Lo que ahora sabemos es que si el dolor dura más tiempo del esperado, y otros miedos, contextos o recuerdos asociados se adhieren a él mediante un filtro de sensibilizadores como la edad, el género y algún trauma del pasado, así como experiencias previas o de la infancia, entonces puede establecerse como una especie de mal hábito. Los científicos se refieren a este tipo de experiencia periférica negativa del dolor como “relación señal-alerta”, la cual incrementa la activación de canales de calcio en el sistema nervioso, que a su vez impulsa el número de mensajes que viajan alrededor y entre las células nerviosas. Se cree que esto provoca la “sensibilización central”, un fenómeno descrito por primera vez en 1983 por un brillante anestesiólogo y neurobiólogo, el doctor Clifford Woolf del University College de Londres (ucl).² La sensibilización central se define como una “amplificación de las señales neurales en el sistema nervioso central que provoca hipersensibilidad al dolor”, y es el proceso mediante el cual el cerebro se ve implicado en una estimulación prolongada producto de la inflamación en los tejidos de la periferia. Básicamente, aumenta el volumen y la intensidad de todo. Un estudio realizado en Estados Unidos en 2009 mostró que las personas que padecían dolor de cuello a causa de una lesión muscular también experimentaban mayor sensibilidad al tacto en otras partes del cuerpo (piernas y brazos), y que cuando recibían inyecciones de analgésicos en los músculos del cuello, las otras partes también se hacían menos sensibles al tacto.³
Woolf argumentaba que la sensibilización central tiene tres efectos: disminuye el umbral de disparo de los nervios, hace perdurar los efectos secundarios del dolor y ocasiona que los impulsos provenientes de los tejidos circundantes se consideren nocivos incluso cuando no lo son. En efecto, es un tipo de “trastorno del aprendizaje” neurobiológico en que el cerebro malinterpreta y registra mensajes y no puede cambiar de rumbo. Algunos científicos lo asemejan a una forma de condicionamiento clásico. Así como los perros de Pavlov aprendieron a salivar en respuesta a una campana, el sistema nervioso se vuelve más sensible para responder a pequeños estímulos con dolor crónico.
Las neuronas en el cerebro pueden formar las sinapsis (uniones) para estos circuitos de hábitos con extrema rapidez. Diversas investigaciones han mostrado que una neurona puede recorrer hasta 30 por ciento de su longitud mediante una especie de acción ameboide que consiste en girar y retorcerse hacia otra neurona con la cual desea vincularse. La dirección hacia la cual tiene que apuntar es determinada por un mensajero químico, emitido por la otra neurona que la invita a unirse. Asimismo, cada neurona puede producir los brotes necesarios para vincularse con todas las neuronas que desee. Esto opera a nivel exponencial, extendiéndose en todas direcciones, facilitando múltiples posibilidades de conexión y permitiéndole al cerebro aprender, adaptarse y cambiar con gran rapidez. Como explicó el profesor V. Ramachandran, un neurobiólogo de ucl, en una reciente conferencia ted:⁴ “El cerebro posee 100 mil millones de neuronas, cada una de las cuales puede formar entre 1,000 y 10,000 conexiones. Esto supera el número de partículas elementales en el universo”. En efecto, los bebés pueden formar 3 millones de sinapsis nuevas por segundo, lo cual podría caber en la cabeza de un alfiler.
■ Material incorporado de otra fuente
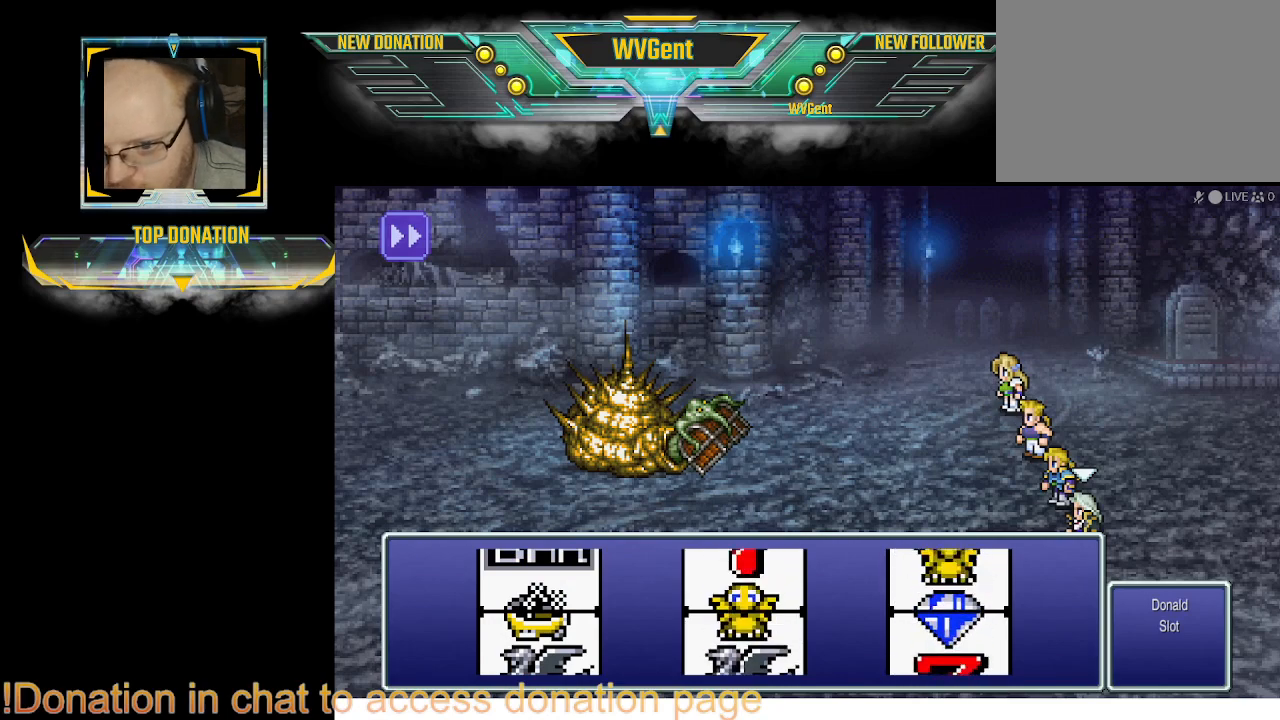
{"buttons": [], "left_stick": "center", "right_stick": "center", "events": []}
Estas millones de neuronas interconectadas reposan en un caldo de células inmunes y vasculares que se comunican entre sí a través de intrincados mecanismos electroquímicos y moleculares. Algunas células se encargan de conectar, otras de abastecer y apoyar, y algunas más de proteger. El cerebro constantemente elimina, reconstruye y mejora estas conexiones a través de un eterno proceso de remodificación, el cual resulta necesario para nuestra supervivencia a medida que nuestro medio ambiente cambia y nos enfrenta a nuevos retos. Las conexiones compiten entre ellas para sobrevivir. Algunas mueren a medida que se hacen obsoletas, lo que resulta en la formación de otras más nuevas y relevantes.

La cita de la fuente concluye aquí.